- Instructions to follow: In your copy, leave out all pictures and reproduce every entry exactly.

[Saved entries]
━━━
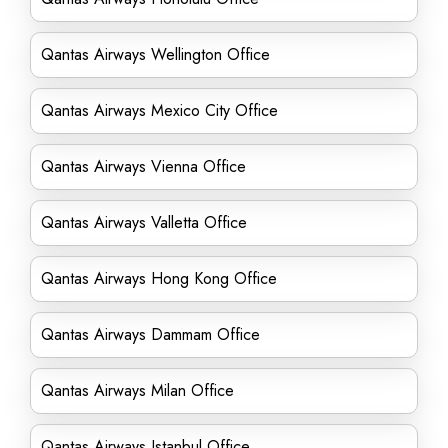
Qantas Airways Wellington Office
Qantas Airways Mexico City Office
Qantas Airways Vienna Office
Qantas Airways Valletta Office
Qantas Airways Hong Kong Office
Qantas Airways Dammam Office
Qantas Airways Milan Office
Qantas Airways Istanbul Office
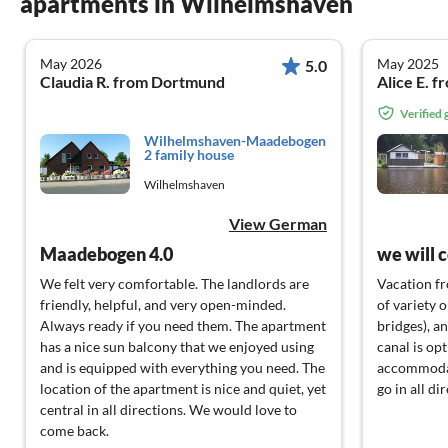
apartments in Wilhelmshaven
May 2026
May 2025
5.0
Claudia R. from Dortmund
Alice E. 
Verified
Wilhelmshaven-Maadebogen
2 family house
Wilhelmshaven
View German
Maadebogen 4.0
we will 
We felt very comfortable. The landlords are
Vacation fr
friendly, helpful, and very open-minded.
of variety 
Always ready if you need them. The apartment
bridges), an
has a nice sun balcony that we enjoyed using
canal is op
and is equipped with everything you need. The
accommodate
location of the apartment is nice and quiet, yet
go in all di
central in all directions. We would love to
come back.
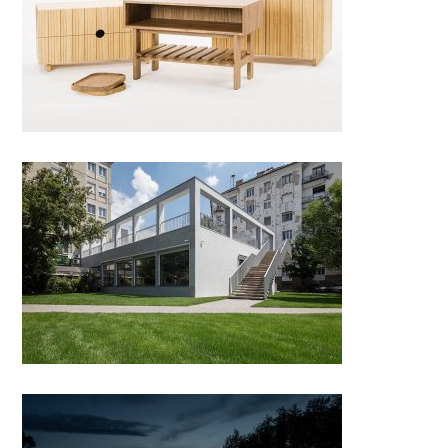
Jean Coat Rack
Bánáti + Hartvig Architects’
New Office Building, Budapest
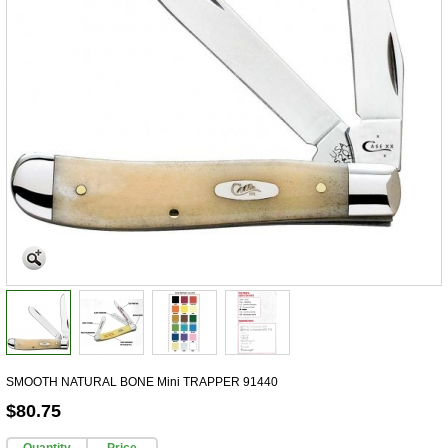
SMOOTH NATURAL BONE Mini TRAPPER 91440
$80.75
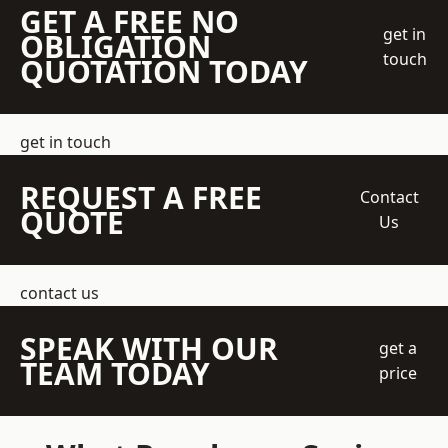
GET A FREE NO
get in
OBLIGATION
touch
QUOTATION TODAY
get in touch
REQUEST A FREE
Contact
QUOTE
Us
contact us
SPEAK WITH OUR
get a
TEAM TODAY
price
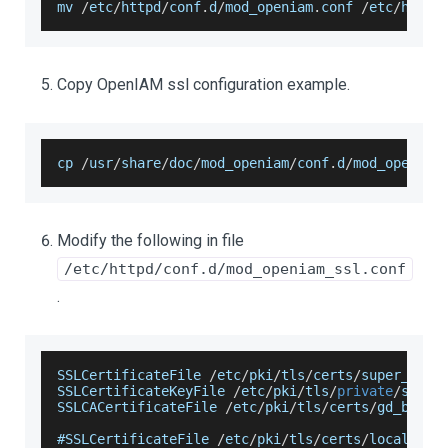
mv 
/
etc
/
httpd
/
conf
.
d
/
mod_openiam
.
conf
/
etc
/
httpd
Copy OpenIAM ssl configuration example.
cp 
/
usr
/
share
/
doc
/
mod_openiam
/
conf
.
d
/
mod_openiam
Modify the following in file
/etc/httpd/conf.d/mod_openiam_ssl.conf
.
SSLCertificateFile
/
etc
/
pki
/
tls
/
certs
/
super_open
SSLCertificateKeyFile
/
etc
/
pki
/
tls
/
private
/
super
SSLCACertificateFile
/
etc
/
pki
/
tls
/
certs
/
gd_bundl
#
SSLCertificateFile
/
etc
/
pki
/
tls
/
certs
/
localhost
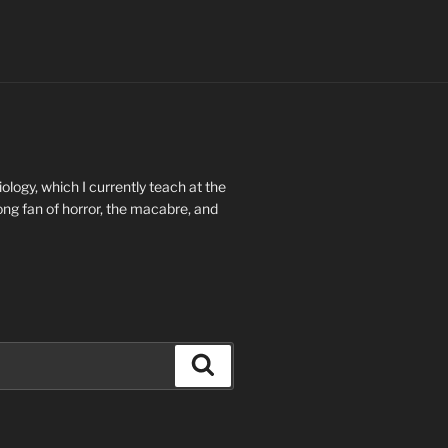
ology, which I currently teach at the
long fan of horror, the macabre, and
Search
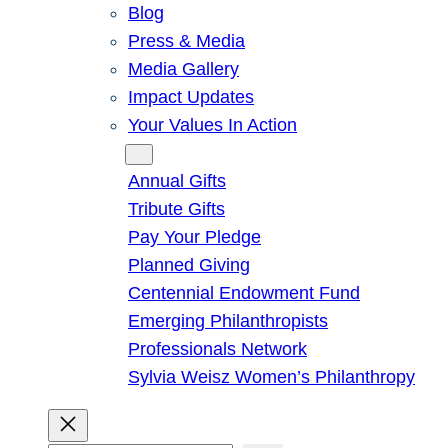
Blog
Press & Media
Media Gallery
Impact Updates
Your Values In Action
Give
Annual Gifts
Tribute Gifts
Pay Your Pledge
Planned Giving
Centennial Endowment Fund
Emerging Philanthropists
Professionals Network
Sylvia Weisz Women’s Philanthropy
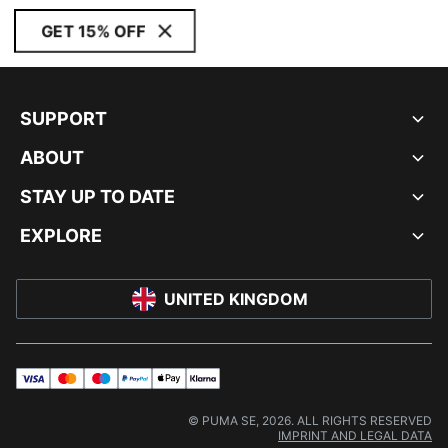
GET 15% OFF
SUPPORT
ABOUT
STAY UP TO DATE
EXPLORE
UNITED KINGDOM
visa
master
maestro
payPal
applePay
klarna
© PUMA SE, 2026. ALL RIGHTS RESERVED
IMPRINT AND LEGAL DATA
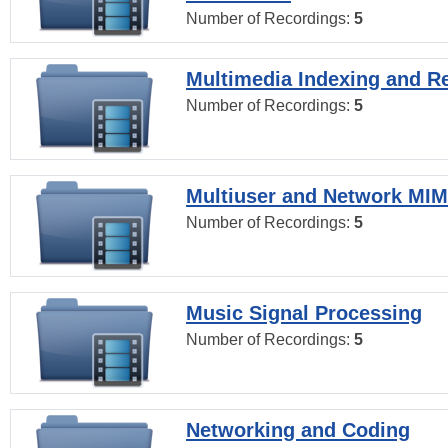
Number of Recordings:
5
Multimedia Indexing and Re
Number of Recordings:
5
Multiuser and Network MI
Number of Recordings:
5
Music Signal Processing
Number of Recordings:
5
Networking and Coding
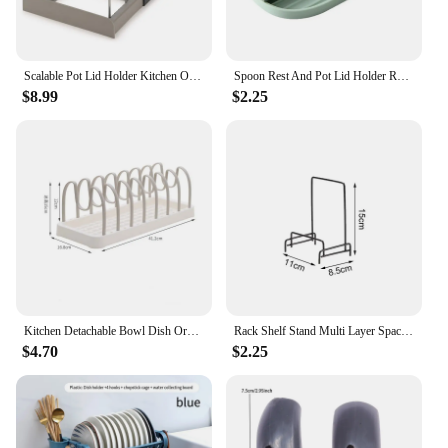
Scalable Pot Lid Holder Kitchen Organizer Pot Cover Storage Rack Pan Shelf Cabinet Drawers Pot Lid Rack Kitchen Storage Shelf
Spoon Rest And Pot Lid Holder Removable Pan Pot Cover Rack Shelf Stand Holder Utensil Non-slip Organizer Storage Kitchen Tool
$8.99
$2.25
Kitchen Detachable Bowl Dish Organizer Dish Holder Home Cutlery Tableware Pot Lid Rack Household Dish Rack Kitchen Accessories
Rack Shelf Stand Multi Layer Space Saving Rustproof Cutting Board Practical Kitchen Organizer Pot Lid Holder Iron Art For Home
$4.70
$2.25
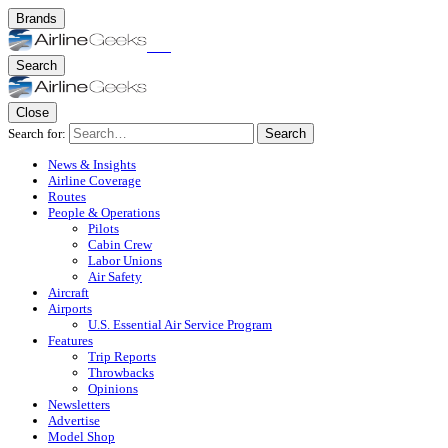
Brands
Search
Close
Search for:
Search
News & Insights
Airline Coverage
Routes
People & Operations
Pilots
Cabin Crew
Labor Unions
Air Safety
Aircraft
Airports
U.S. Essential Air Service Program
Features
Trip Reports
Throwbacks
Opinions
Newsletters
Advertise
Model Shop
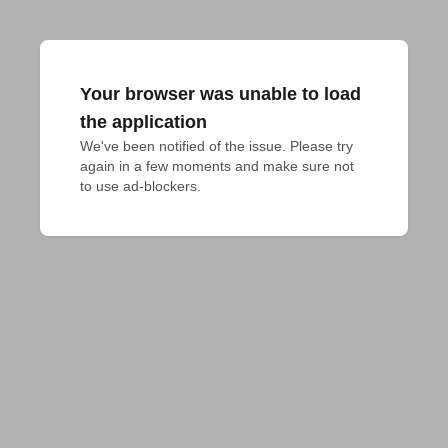
Your browser was unable to load
the application
We've been notified of the issue. Please try 
again in a few moments and make sure not 
to use ad-blockers.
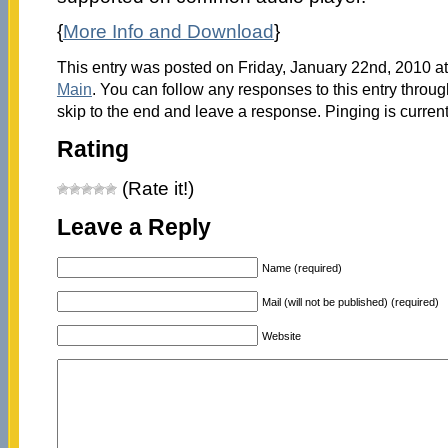
{
More Info and Download
}
This entry was posted on Friday, January 22nd, 2010 at
Main
. You can follow any responses to this entry throu
skip to the end and leave a response. Pinging is current
Rating
(Rate it!)
Leave a Reply
Name (required)
Mail (will not be published) (required)
Website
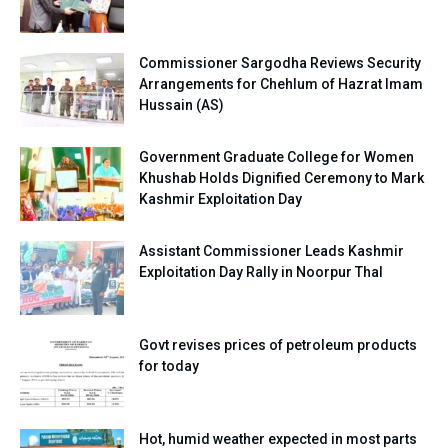
Commissioner Sargodha Reviews Security
Arrangements for Chehlum of Hazrat Imam
Hussain (AS)
Government Graduate College for Women
Khushab Holds Dignified Ceremony to Mark
Kashmir Exploitation Day
Assistant Commissioner Leads Kashmir
Exploitation Day Rally in Noorpur Thal
Govt revises prices of petroleum products
for today
Hot, humid weather expected in most parts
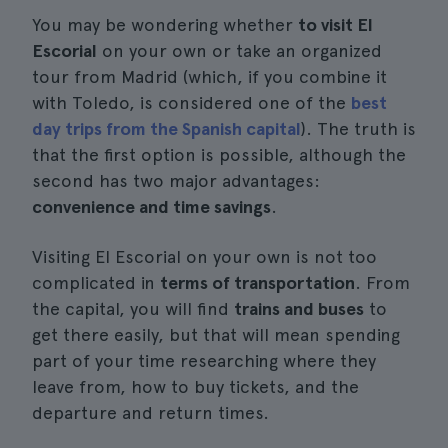
You may be wondering whether
to visit El
Escorial
on your own or take an organized
tour from Madrid (which, if you combine it
with Toledo, is considered one of the
best
day trips from the Spanish capital
). The truth is
that the first option is possible, although the
second has two major advantages:
convenience and time savings
.
Visiting El Escorial on your own is not too
complicated in
terms of transportation
. From
the capital, you will find
trains and buses
to
get there easily, but that will mean spending
part of your time researching where they
leave from, how to buy tickets, and the
departure and return times.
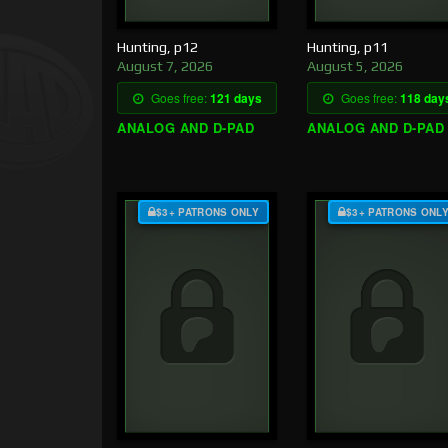
Hunting, p12
Hunting, p11
August 7, 2026
August 5, 2026
Goes free:
121 days
Goes free:
118 day
ANALOG AND D-PAD
ANALOG AND D-PAD
$3+ PATRONS ONLY
$3+ PATRONS ONL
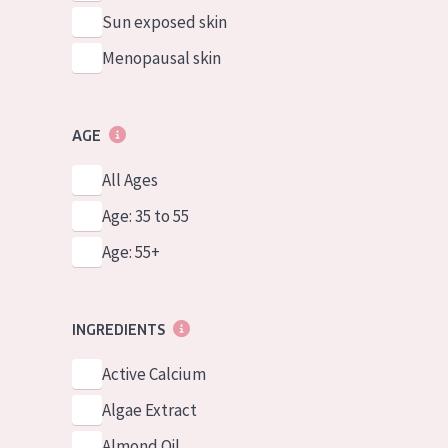
Sun exposed skin
Menopausal skin
AGE
All Ages
Age: 35 to 55
Age: 55+
INGREDIENTS
Active Calcium
Algae Extract
Almond Oil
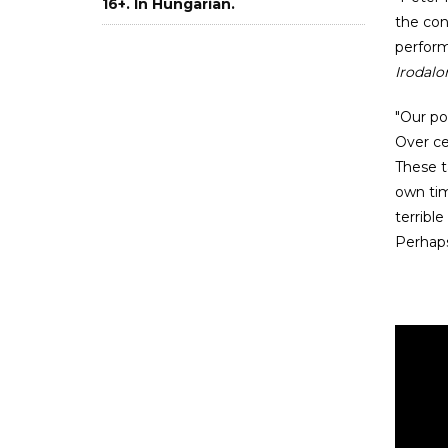
16+. In Hungarian.
the con
perform
Irodal
"Our po
Over ce
These t
own tim
terribl
Perhaps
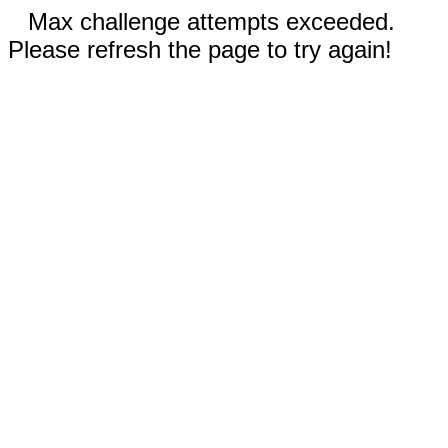
Max challenge attempts exceeded.
Please refresh the page to try again!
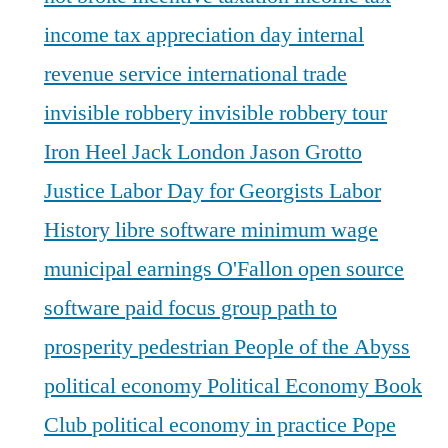
income tax appreciation day
internal
revenue service
international trade
invisible robbery
invisible robbery tour
Iron Heel
Jack London
Jason Grotto
Justice
Labor Day for Georgists
Labor
History
libre software
minimum wage
municipal earnings
O'Fallon
open source
software
paid focus group
path to
prosperity
pedestrian
People of the Abyss
political economy
Political Economy Book
Club
political economy in practice
Pope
━━━
- Problem solution:
Qantas Airways Wellington Office
Qantas Airways Mexico City Office
Qantas Airways Vienna Office
Qantas Airways Valletta Office
Qantas Airways Hong Kong Office
Qantas Airways Dammam Office
Qantas Airways Milan Office
Qantas Airways Istanbul Office
apartments in Wilhelmshaven
May 2026
May 2025
5.0
Claudia R. from Dortmund
Alice E. 
Verified
Wilhelmshaven-Maadebogen
2 family house
Wilhelmshaven
View German
Maadebogen 4.0
we will 
We felt very comfortable. The landlords are
Vacation fr
friendly, helpful, and very open-minded.
of variety 
Always ready if you need them. The apartment
bridges), an
has a nice sun balcony that we enjoyed using
canal is op
and is equipped with everything you need. The
accommodate
location of the apartment is nice and quiet, yet
go in all di
central in all directions. We would love to
come back.
Jean Coat Rack
Bánáti + Hartvig Architects’
New Office Building, Budapest
SMOOTH NATURAL BONE Mini TRAPPER 91440
$80.75
GET A FREE NO
get in
OBLIGATION
touch
QUOTATION TODAY
get in touch
REQUEST A FREE
Contact
QUOTE
Us
contact us
SPEAK WITH OUR
get a
TEAM TODAY
price
mv 
/
etc
/
httpd
/
conf
.
d
/
mod_openiam
.
conf
/
etc
/
httpd
Copy OpenIAM ssl configuration example.
cp 
/
usr
/
share
/
doc
/
mod_openiam
/
conf
.
d
/
mod_openiam
Modify the following in file
/etc/httpd/conf.d/mod_openiam_ssl.conf
.
SSLCertificateFile
/
etc
/
pki
/
tls
/
certs
/
super_open
SSLCertificateKeyFile
/
etc
/
pki
/
tls
/
private
/
super
SSLCACertificateFile
/
etc
/
pki
/
tls
/
certs
/
gd_bundl
#
SSLCertificateFile
/
etc
/
pki
/
tls
/
certs
/
localhost
ology, which I currently teach at the
long fan of horror, the macabre, and
Search
Blog
Press & Media
Media Gallery
Impact Updates
Your Values In Action
Give
Annual Gifts
Tribute Gifts
Pay Your Pledge
Planned Giving
Centennial Endowment Fund
Emerging Philanthropists
Professionals Network
Sylvia Weisz Women’s Philanthropy
GET 15% OFF
SUPPORT
ABOUT
STAY UP TO DATE
EXPLORE
UNITED KINGDOM
visa
master
maestro
payPal
applePay
klarna
© PUMA SE, 2026. ALL RIGHTS RESERVED
IMPRINT AND LEGAL DATA
Number of Recordings:
5
Multimedia Indexing and Re
Number of Recordings:
5
Multiuser and Network MI
Number of Recordings:
5
Music Signal Processing
Number of Recordings:
5
Networking and Coding
Scalable Pot Lid Holder Kitchen Organizer Pot Cover Storage Rack Pan Shelf Cabinet Drawers Pot Lid Rack Kitchen Storage Shelf
Spoon Rest And Pot Lid Holder Removable Pan Pot Cover Rack Shelf Stand Holder Utensil Non-slip Organizer Storage Kitchen Tool
$8.99
$2.25
Kitchen Detachable Bowl Dish Organizer Dish Holder Home Cutlery Tableware Pot Lid Rack Household Dish Rack Kitchen Accessories
Rack Shelf Stand Multi Layer Space Saving Rustproof Cutting Board Practical Kitchen Organizer Pot Lid Holder Iron Art For Home
$4.70
$2.25
Brands
Search
Close
Search for:
Search
News & Insights
Airline Coverage
Routes
People & Operations
Pilots
Cabin Crew
Labor Unions
Air Safety
Aircraft
Airports
U.S. Essential Air Service Program
Features
Trip Reports
Throwbacks
Opinions
Newsletters
Advertise
Model Shop
Your browser was unable to load
the application
We've been notified of the issue. Please try 
again in a few moments and make sure not 
to use ad-blockers.
{
More Info and Download
}
This entry was posted on Friday, January 22nd, 2010 at
Main
. You can follow any responses to this entry throu
skip to the end and leave a response. Pinging is current
Rating
(Rate it!)
Leave a Reply
Name (required)
Mail (will not be published) (required)
Website
Commissioner Sargodha Reviews Security
Arrangements for Chehlum of Hazrat Imam
Hussain (AS)
Government Graduate College for Women
Khushab Holds Dignified Ceremony to Mark
Kashmir Exploitation Day
Assistant Commissioner Leads Kashmir
Exploitation Day Rally in Noorpur Thal
Govt revises prices of petroleum products
for today
Hot, humid weather expected in most parts
You may be wondering whether
to visit El
Escorial
on your own or take an organized
tour from Madrid (which, if you combine it
with Toledo, is considered one of the
best
day trips from the Spanish capital
). The truth is
that the first option is possible, although the
second has two major advantages:
convenience and time savings
.
Visiting El Escorial on your own is not too
complicated in
terms of transportation
. From
the capital, you will find
trains and buses
to
get there easily, but that will mean spending
part of your time researching where they
leave from, how to buy tickets, and the
departure and return times.
Hunting, p12
Hunting, p11
August 7, 2026
August 5, 2026
Goes free:
121 days
Goes free:
118 day
ANALOG AND D-PAD
ANALOG AND D-PAD
$3+ PATRONS ONLY
$3+ PATRONS ONL
Sun exposed skin
Menopausal skin
AGE
All Ages
Age: 35 to 55
Age: 55+
INGREDIENTS
Active Calcium
Algae Extract
Almond Oil
16+. In Hungarian.
the con
perform
Irodal
"Our po
Over ce
These t
own tim
terribl
Perhaps
Max challenge attempts exceeded.
Please refresh the page to try again!
income tax appreciation day
internal
revenue service
international trade
invisible robbery
invisible robbery tour
Iron Heel
Jack London
Jason Grotto
Justice
Labor Day for Georgists
Labor
History
libre software
minimum wage
municipal earnings
O'Fallon
open source
software
paid focus group
path to
prosperity
pedestrian
People of the Abyss
political economy
Political Economy Book
Club
political economy in practice
Pope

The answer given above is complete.